● **Study text**
----

Although I grew up with the Commodore 64, I didn't do very much graphics programming on it. So when I actually tried to, I was surprised by the quirk of the VIC-II chip that there were blocks of RAM that were essentially invisible to the VIC-II chip because it always mapped the character set ROM there. This ROM only made sense as a character set, but you could also see it in bitmap mode, in sprites, and even in screen memory.
I'd never seen it in screen memory, but today I decided to see if I could. I looked up what I needed to online, typed
POKE 53272,69
, and there it was, five columns of strange patterns, with 125 PETSCII character glyphs each rendered as
eight PETSCII glyphs. You could kind of work out how the top row must map to @ABCD
, how the right side or that row
kind of showed the same symmetry as the letters B, C, and D did. It was a tenuous resemblance at best, but it was there.
Then I wondered, what if I made a custom character set, where each character was its own screen code, rendered into bits? So character 0 would be blank, character 255 would be filled, character 24 would have the middle two rows filled, etc. Then it would kind of look like a bitmap again, and you'd be able to see the letters all stretched out and sideways.

----

● **Supplied entries**
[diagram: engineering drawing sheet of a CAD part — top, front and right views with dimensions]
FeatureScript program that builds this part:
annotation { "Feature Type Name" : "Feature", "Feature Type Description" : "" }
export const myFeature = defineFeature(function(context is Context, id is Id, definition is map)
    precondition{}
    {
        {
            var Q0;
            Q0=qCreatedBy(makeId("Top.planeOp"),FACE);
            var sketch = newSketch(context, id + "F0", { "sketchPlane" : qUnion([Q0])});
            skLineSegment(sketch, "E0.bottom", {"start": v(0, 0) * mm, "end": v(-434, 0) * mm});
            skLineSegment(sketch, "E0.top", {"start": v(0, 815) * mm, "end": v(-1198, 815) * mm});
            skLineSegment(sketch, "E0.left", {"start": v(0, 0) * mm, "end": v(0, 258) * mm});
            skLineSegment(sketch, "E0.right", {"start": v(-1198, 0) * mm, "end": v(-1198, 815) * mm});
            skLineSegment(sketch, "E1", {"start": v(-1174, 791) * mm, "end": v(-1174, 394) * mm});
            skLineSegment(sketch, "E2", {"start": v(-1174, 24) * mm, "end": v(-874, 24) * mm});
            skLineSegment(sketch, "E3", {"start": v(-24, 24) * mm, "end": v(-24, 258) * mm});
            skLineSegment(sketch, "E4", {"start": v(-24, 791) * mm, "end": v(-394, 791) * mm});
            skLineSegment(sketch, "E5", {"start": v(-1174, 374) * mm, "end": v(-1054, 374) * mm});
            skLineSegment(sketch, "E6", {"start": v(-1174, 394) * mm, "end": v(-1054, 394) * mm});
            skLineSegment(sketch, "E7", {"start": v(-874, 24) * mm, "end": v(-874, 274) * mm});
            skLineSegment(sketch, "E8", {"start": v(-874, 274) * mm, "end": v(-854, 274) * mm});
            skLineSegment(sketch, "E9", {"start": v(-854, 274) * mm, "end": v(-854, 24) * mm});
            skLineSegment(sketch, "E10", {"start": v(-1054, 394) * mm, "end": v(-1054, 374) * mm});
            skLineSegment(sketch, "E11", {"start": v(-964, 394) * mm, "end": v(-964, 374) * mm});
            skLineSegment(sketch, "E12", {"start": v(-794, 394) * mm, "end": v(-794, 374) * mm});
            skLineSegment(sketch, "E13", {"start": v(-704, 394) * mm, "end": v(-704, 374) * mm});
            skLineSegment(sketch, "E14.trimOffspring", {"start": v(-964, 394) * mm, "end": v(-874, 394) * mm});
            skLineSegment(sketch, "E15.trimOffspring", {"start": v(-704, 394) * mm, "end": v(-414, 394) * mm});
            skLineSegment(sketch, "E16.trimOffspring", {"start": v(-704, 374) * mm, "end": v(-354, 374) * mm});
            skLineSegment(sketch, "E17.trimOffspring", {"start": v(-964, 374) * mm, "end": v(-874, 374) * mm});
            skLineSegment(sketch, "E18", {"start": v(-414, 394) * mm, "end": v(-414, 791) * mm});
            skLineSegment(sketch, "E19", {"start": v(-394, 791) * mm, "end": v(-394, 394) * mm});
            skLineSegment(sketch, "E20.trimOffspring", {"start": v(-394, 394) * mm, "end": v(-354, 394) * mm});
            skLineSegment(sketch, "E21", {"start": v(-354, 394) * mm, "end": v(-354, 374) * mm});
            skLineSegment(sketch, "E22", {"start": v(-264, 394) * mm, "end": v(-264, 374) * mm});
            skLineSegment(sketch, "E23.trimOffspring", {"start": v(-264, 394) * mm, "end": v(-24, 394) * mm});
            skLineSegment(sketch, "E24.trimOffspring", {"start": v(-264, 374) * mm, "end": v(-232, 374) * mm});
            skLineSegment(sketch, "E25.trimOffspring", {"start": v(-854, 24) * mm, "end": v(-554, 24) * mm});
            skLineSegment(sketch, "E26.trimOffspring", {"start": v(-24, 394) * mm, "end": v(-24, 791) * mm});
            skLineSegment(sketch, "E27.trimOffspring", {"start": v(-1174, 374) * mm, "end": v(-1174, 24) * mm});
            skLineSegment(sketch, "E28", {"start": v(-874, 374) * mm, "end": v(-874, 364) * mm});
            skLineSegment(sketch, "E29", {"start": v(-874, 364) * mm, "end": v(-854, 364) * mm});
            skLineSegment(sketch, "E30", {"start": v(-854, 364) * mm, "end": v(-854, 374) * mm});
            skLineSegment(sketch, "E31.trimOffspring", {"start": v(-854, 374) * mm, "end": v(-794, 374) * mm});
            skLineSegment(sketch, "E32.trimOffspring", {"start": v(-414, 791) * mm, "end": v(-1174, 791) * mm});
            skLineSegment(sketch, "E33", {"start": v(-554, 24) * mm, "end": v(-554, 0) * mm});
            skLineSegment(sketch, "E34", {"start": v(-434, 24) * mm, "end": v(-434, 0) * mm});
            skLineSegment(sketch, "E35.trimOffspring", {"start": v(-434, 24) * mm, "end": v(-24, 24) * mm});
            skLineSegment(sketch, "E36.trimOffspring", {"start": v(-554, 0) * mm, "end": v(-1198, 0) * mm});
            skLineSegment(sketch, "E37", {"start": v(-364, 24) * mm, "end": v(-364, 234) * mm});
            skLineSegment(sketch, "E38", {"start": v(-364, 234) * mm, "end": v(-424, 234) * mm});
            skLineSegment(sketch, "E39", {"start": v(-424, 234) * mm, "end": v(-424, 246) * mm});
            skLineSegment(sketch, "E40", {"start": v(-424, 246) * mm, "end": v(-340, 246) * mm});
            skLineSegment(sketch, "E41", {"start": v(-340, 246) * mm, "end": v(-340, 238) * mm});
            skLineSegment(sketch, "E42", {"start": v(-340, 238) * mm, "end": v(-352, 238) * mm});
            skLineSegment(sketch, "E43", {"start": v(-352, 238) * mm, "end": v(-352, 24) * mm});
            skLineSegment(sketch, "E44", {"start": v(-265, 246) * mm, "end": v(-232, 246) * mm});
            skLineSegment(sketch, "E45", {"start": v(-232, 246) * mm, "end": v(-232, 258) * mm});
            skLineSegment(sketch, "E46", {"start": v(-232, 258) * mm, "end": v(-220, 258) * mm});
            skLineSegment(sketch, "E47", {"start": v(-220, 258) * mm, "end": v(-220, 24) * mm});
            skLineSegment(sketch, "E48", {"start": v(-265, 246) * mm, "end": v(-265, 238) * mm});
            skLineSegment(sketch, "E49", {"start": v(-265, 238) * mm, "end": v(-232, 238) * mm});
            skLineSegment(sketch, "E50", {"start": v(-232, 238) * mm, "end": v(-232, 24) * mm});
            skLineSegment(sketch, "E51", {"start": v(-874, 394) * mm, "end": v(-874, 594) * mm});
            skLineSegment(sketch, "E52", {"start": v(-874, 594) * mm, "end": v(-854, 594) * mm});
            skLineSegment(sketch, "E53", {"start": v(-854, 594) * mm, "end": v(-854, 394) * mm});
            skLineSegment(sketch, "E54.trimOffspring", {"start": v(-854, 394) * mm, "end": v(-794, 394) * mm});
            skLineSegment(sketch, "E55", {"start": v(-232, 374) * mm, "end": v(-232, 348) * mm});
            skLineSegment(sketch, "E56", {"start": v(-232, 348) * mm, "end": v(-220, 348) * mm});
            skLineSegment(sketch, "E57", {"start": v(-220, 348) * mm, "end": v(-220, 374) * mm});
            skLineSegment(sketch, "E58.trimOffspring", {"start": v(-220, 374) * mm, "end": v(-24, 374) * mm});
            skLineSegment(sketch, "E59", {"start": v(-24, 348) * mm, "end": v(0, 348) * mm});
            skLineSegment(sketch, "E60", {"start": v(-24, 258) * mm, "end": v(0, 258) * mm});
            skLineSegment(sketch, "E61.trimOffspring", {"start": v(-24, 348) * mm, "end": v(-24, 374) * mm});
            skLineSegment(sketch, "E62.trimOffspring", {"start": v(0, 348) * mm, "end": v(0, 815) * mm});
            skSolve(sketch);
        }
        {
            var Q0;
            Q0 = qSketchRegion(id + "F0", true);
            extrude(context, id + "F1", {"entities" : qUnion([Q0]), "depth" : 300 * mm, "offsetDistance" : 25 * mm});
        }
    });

----

● **Problems and tasks**
1. Answer these questions from the text on the VIC-II chip, one per line:
(a) What command was typed to show the ROM in screen memory?
(b) How many columns of strange patterns appeared?
(c) In the planned custom character set, what would character 24 have filled?
2. Summarize the text on the VIC-II chip in two sentences.

● **Solutions by task**
1.
(a) POKE 53272,69
(b) Five
(c) The middle two rows

2. The writer, who grew up with the Commodore 64, was surprised to find that the VIC-II chip always mapped the character set ROM into certain blocks of RAM, so that the ROM could be seen in bitmap mode, in sprites, and in screen memory. After typing POKE 53272,69, the writer saw five columns of strange patterns with a tenuous resemblance to letters, and then considered a custom character set in which each character is its own screen code rendered into bits, so the letters would appear stretched out and sideways.